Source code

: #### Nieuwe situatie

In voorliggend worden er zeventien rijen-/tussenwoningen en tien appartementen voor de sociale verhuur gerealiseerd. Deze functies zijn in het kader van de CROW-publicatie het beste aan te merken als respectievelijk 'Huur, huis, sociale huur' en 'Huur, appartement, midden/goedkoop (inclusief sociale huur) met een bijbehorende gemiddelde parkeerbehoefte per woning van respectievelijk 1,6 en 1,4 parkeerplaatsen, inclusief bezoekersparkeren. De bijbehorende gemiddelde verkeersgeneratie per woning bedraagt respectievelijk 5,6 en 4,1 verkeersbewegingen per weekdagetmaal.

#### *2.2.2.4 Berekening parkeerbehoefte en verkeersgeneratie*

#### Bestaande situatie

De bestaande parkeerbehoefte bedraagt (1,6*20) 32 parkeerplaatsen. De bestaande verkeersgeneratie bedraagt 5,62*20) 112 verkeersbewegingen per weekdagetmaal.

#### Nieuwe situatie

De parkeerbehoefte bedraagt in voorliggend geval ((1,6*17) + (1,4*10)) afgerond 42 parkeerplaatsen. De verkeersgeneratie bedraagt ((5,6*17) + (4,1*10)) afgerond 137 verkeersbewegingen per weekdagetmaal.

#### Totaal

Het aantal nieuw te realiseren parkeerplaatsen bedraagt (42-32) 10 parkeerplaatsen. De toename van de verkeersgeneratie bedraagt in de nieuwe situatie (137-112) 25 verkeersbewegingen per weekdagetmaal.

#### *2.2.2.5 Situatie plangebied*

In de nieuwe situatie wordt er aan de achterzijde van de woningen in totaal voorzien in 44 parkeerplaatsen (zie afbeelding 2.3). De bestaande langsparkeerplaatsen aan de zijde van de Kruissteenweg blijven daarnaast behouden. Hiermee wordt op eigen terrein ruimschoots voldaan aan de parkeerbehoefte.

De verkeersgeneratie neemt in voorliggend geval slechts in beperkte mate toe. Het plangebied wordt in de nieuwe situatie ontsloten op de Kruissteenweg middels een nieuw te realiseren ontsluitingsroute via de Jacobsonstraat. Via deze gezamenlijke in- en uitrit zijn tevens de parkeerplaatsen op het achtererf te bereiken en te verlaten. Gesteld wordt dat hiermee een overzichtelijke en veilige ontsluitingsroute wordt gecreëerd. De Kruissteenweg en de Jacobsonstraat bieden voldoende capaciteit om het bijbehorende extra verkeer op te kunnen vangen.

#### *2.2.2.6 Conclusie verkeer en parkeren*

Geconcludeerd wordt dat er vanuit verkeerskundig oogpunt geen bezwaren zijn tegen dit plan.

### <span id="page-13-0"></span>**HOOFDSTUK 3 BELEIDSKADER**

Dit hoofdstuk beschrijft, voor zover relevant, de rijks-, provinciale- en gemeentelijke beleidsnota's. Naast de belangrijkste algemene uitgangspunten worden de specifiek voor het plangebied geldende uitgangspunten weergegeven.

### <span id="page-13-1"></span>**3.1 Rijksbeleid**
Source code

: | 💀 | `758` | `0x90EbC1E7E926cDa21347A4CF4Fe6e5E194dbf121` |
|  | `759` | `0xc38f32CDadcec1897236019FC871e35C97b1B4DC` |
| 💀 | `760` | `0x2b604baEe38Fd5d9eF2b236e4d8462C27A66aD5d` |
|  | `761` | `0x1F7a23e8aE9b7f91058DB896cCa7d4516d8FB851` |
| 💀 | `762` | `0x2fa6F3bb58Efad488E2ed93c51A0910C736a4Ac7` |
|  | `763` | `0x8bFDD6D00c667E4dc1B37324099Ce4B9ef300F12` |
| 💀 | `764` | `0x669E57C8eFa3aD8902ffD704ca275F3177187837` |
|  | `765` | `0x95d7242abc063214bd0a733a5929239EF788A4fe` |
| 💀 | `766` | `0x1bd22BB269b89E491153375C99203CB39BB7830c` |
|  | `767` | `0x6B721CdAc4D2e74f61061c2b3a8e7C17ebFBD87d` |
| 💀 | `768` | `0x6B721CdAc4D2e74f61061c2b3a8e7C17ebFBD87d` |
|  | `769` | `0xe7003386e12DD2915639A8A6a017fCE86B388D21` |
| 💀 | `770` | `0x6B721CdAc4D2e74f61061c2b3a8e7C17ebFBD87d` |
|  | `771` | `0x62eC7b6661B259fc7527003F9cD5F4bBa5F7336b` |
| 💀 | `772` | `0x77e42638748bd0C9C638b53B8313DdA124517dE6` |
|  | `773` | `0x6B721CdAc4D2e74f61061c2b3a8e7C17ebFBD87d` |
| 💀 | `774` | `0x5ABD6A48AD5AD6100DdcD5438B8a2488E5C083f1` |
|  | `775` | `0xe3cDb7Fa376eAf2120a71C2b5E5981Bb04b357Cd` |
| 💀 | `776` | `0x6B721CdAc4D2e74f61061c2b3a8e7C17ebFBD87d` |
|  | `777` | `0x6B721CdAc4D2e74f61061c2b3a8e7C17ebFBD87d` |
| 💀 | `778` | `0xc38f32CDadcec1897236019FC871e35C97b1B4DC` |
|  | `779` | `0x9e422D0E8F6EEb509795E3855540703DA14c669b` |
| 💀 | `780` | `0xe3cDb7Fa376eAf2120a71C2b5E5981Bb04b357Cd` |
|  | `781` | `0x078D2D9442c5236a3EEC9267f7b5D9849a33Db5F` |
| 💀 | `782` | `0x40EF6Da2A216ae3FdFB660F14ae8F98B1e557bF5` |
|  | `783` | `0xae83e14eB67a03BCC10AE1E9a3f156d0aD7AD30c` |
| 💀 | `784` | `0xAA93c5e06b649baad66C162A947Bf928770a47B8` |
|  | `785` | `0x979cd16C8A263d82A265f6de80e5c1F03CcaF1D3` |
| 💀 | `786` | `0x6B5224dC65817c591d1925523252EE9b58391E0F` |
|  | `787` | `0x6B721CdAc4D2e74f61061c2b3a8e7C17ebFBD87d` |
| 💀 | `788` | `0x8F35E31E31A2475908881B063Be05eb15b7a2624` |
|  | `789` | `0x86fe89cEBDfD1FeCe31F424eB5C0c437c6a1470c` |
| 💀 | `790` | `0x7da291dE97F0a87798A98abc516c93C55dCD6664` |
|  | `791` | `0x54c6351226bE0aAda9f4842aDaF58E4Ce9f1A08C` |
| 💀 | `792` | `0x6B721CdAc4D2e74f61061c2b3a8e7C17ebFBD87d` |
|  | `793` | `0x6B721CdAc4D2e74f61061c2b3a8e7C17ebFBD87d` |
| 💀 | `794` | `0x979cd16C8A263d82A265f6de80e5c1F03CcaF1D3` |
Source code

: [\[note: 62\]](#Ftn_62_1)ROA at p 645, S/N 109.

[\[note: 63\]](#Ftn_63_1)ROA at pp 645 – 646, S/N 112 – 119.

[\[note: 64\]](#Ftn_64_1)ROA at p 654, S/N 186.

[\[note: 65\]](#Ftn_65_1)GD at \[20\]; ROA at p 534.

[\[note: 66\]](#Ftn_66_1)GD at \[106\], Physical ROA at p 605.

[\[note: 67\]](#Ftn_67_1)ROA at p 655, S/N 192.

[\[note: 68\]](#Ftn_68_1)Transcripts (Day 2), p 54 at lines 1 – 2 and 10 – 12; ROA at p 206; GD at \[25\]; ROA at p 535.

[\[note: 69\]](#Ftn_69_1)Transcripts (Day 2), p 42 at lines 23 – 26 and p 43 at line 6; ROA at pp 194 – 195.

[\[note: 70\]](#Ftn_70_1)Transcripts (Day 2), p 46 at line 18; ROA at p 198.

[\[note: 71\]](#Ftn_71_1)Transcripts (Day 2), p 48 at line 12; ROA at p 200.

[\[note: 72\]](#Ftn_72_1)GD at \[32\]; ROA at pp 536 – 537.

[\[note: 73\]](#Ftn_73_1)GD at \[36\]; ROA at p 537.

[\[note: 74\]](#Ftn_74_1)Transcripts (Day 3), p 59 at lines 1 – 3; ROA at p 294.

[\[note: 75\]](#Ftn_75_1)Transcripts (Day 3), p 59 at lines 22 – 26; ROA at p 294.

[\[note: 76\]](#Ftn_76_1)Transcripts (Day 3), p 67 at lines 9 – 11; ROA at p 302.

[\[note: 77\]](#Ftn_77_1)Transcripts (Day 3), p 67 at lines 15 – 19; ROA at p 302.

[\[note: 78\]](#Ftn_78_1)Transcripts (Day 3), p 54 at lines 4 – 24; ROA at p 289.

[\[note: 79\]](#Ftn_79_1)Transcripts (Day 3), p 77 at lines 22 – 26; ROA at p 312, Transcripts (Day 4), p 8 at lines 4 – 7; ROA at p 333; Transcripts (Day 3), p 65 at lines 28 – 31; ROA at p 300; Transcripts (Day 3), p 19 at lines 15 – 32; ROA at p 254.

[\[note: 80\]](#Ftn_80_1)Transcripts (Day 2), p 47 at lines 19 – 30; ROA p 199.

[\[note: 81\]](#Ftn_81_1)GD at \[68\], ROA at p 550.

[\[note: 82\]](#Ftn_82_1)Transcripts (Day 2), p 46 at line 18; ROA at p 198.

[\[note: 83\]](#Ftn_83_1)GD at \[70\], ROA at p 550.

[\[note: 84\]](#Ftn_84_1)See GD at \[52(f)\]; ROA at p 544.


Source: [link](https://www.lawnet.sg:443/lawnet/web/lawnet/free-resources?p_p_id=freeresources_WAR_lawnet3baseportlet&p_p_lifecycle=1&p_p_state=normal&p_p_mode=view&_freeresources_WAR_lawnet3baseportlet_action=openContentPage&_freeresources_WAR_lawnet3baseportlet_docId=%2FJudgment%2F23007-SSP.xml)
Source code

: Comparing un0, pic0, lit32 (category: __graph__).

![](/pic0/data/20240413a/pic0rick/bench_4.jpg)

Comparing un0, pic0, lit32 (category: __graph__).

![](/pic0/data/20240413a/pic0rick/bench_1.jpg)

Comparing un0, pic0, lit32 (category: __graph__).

______________________________

### Description of the task
Return exactly the lines that run from the top of the listing above to the line containing "#### Totaal", please, keeping both end lines and leaving out everything else.

### Result
Source code

: #### Nieuwe situatie

In voorliggend worden er zeventien rijen-/tussenwoningen en tien appartementen voor de sociale verhuur gerealiseerd. Deze functies zijn in het kader van de CROW-publicatie het beste aan te merken als respectievelijk 'Huur, huis, sociale huur' en 'Huur, appartement, midden/goedkoop (inclusief sociale huur) met een bijbehorende gemiddelde parkeerbehoefte per woning van respectievelijk 1,6 en 1,4 parkeerplaatsen, inclusief bezoekersparkeren. De bijbehorende gemiddelde verkeersgeneratie per woning bedraagt respectievelijk 5,6 en 4,1 verkeersbewegingen per weekdagetmaal.

#### *2.2.2.4 Berekening parkeerbehoefte en verkeersgeneratie*

#### Bestaande situatie

De bestaande parkeerbehoefte bedraagt (1,6*20) 32 parkeerplaatsen. De bestaande verkeersgeneratie bedraagt 5,62*20) 112 verkeersbewegingen per weekdagetmaal.

#### Nieuwe situatie

De parkeerbehoefte bedraagt in voorliggend geval ((1,6*17) + (1,4*10)) afgerond 42 parkeerplaatsen. De verkeersgeneratie bedraagt ((5,6*17) + (4,1*10)) afgerond 137 verkeersbewegingen per weekdagetmaal.

#### Totaal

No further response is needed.